- **Task item A**: Summarize the tennis column below in two sentences.
- **Task item B**: According to the tennis column below, how many times had Murray and Del Potro played each other on a hard court before their semifinal?

- **Study text**:
##########

Welcome to The Backboard, the new home for some of my tennis thoughts and musings. This column will appear every Monday here at The Changeover. You can find past editions of The Backboard here. Let’s get started!
Andy Murray’s fantastic gameplan … that didn’t work
Ahead of his semifinal encounter with Juan Martín del Potro, World No. 3 and current US Open Champion Andy Murray knew that he had never lost to the Argentine on a hard court. The two men had played on the harsh surface four times in the past. The man from Dunblane had lost a set in all of those encounters, but had always found ways to come out with the win against his old-time rival (Murray and Del Potro have been battling each other since their junior days).
Tactically, Murray knows that Del Potro loves to engage in Ad court rallies, where the Argentine can drive his cross-court backhand to Murray’s backhand, or run around his two-hander and belt inside-out forehands. The Scot likes this pattern just as much as Del Potro, since his great two-handed backhand can withstand pace, and tends to be rock solid. Murray also loves to slice his cross-court backhand and trigger some mistakes and short balls with that change-of-pace shot. The fascinating dynamic in this match-up is that neither player is all that interested in hitting many down the line backhands or inside-in forehands into the Deuce court, even though their predilection for Ad court positioning leaves loads of real estate to exploit with either of those shots.
As a way to highlight this trend, I decided to track how many backhands down the line and inside-in forehands were hit by either player during their match last Friday. I also checked whether those shots landed in or out, and whether the player executing those shots won the point as a direct consequence of deciding to use those strokes. Here is my pre-match hypothesis:
Neither Andy Murray nor Juan Martín del Potro will hit all that many backhands down the line or inside-in forehands. They loathe to stray from their Ad court patterns, even if it hasn’t worked particularly well for Del Potro in their previous matches. Neither player hits their backhand down the line with a whole lot of confidence or frequency, and while the inside-in forehand is a valid alternative, it will go unused. Both players would stick with what is familiar.

##########

- **Given information**:
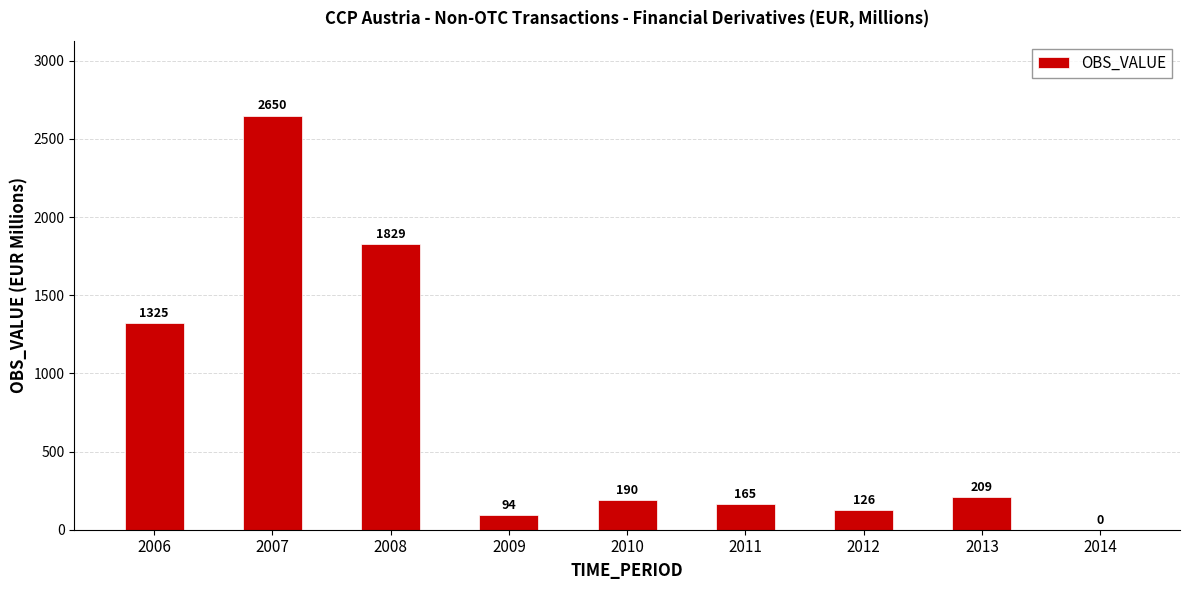

What is the sum of the values at 2013 and 2012?

335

##########

- **Answer A**: Before his semifinal with Juan Martín del Potro, Andy Murray had never lost to him on a hard court, and both men favor Ad court rallies while rarely hitting backhands down the line or inside-in forehands into the Deuce court. To highlight this, the writer tracked how often each player used those shots in their match last Friday, predicting that both would stick with their familiar Ad court patterns.

- **Answer B**: Four times.